- **OBJECTIVES**
a - Answer these questions using the article about Moody Radio cancelling Vertical Worship, one answer per line:
(i) Vertical Worship is the worship and songwriting ministry of which church?
(ii) On what date was the worship night scheduled?
(iii) What title does Greg Thornton hold?
b - Transcribe the article about Moody Radio and Vertical Worship word for word, from "Moody had been" up to and including "hosting Vertical Worship.".
c - Write the next part of the article about Moody Radio dropping Vertical Worship, picking up after its final sentence.

UPDATE: R.T. Maldaner and his wife, Sarah, have written a statement in response to the information in this article pertaining to them. It is posted at the end of the article.
Moody Radio has announced it is cancelling an appearance by Vertical Worship at an upcoming worship night on Moody’s campus. Vertical Worship is the worship and songwriting ministry of Harvest Bible Chapel (HBC), which reportedly still has financial ties to disgraced former pastor James MacDonald, and employs worship leaders who for years were loyal to MacDonald.
Moody had been advertising that the worship night on August 24 would feature music by Vertical Worship and Moody graduate student, Ayanda Khumalo. But Moody Bible Institute Senior Vice President of Media Greg Thornton told me that the institute had received numerous calls and emails from people upset that Moody was hosting Vertical Worship.
Thornton said Moody heard peoples’ hurt and concern and responded accordingly. “Moody is aware of the season that HBC is in and the challenges it’s faced,” Thornton said. “And we recognize that some, who would consider coming to the worship, would be distracted because of this. So, we’ll be inviting another worship leader in.”
“Moody is aware of the season that HBC is in and the challenges it’s faced. And we recognize that some, who would consider coming to the worship, would be distracted because of this. So, we’ll be inviting another worship leader in.”

- **RECORD SET**

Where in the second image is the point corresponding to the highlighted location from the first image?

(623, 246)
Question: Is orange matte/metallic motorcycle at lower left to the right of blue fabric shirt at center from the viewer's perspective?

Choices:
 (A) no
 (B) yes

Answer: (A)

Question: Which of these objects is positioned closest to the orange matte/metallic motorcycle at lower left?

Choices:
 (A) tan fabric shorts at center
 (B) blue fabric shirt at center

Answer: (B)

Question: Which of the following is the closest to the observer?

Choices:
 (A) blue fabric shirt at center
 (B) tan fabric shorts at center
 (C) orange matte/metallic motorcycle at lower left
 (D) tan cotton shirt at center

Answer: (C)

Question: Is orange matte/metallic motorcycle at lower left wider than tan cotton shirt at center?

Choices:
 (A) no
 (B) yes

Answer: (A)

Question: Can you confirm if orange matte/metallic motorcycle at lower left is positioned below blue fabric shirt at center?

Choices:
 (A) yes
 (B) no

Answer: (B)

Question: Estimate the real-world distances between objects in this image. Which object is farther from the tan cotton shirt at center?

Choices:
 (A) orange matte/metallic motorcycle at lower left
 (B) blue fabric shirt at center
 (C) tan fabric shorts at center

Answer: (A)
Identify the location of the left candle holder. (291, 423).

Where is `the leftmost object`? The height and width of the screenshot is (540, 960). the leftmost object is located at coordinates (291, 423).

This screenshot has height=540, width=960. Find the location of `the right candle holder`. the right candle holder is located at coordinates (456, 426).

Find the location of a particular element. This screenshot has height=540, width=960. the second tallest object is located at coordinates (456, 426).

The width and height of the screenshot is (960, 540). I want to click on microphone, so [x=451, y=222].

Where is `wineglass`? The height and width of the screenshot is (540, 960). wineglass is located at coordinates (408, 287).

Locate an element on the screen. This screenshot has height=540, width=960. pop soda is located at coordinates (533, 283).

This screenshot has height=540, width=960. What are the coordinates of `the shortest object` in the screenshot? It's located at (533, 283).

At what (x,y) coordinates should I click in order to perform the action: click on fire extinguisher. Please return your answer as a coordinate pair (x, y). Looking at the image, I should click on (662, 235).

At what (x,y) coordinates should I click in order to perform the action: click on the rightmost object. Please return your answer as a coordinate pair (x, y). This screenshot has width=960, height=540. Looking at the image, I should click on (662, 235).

- **RESPONSES TO THE EXERCISE**
a -
(i) Harvest Bible Chapel (HBC)
(ii) August 24
(iii) Moody Bible Institute Senior Vice President of Media

b -
Moody had been advertising that the worship night on August 24 would feature music by Vertical Worship and Moody graduate student, Ayanda Khumalo. But Moody Bible Institute Senior Vice President of Media Greg Thornton told me that the institute had received numerous calls and emails from people upset that Moody was hosting Vertical Worship.

c -
However, now Vertical Worship appears to be ramping up again. The worship night at Moody was just one of several events and a new album recording Vertical Worship had planned for the fall. Vertical Worship also runs a “Worship Leader Cohort”—a one-year, $2,500 development program for seasoned worship leaders led by Harvest staff and high-profile guests like Paul Baloche and Jason Ingram. According to Vertical Worship’s website, the cohort just conducted a workshop last week and has another planned for November.
Moody’s Longstanding Relationship with Macdonald & Harvest
Moody’s planned worship event with Vertical Worship has raised questions about Moody’s longstanding relationship with both MacDonald and Harvest. For 19 years, MacDonald’s radio program, Walk in the Word, aired on the Moody Radio Network. (MacDonald removed it in January.) Moody Publishers also has published at least 10 of MacDonald’s books, which Moody has since pulled.
MacDonald was a frequent speaker at Moody conferences. And according to a 2018 talk MacDonald gave at Moody’s Founder’s Week in the wake of major turnover and controversy at MBI, MacDonald enjoyed a close relationship with both Thornton and former MBI President Paul Nyquist.
Excerpt from MacDonald’s Message at Founder’s Week 2018:
In addition, WORLD Magazine reported in 2013 that MacDonald sometimes played poker with former MBI Board Chairman Jerry Jenkins. During this same time period, Harvest also employed Jenkins’ son, Dallas Jenkins, as executive director of Vertical Church Films.
About a year ago, Jenkins stepped off the Moody Board of Trustees. And in January, Moody installed Mark Jobe as the 10th President of the Moody Bible Institute, replacing Thornton who had served as interim president.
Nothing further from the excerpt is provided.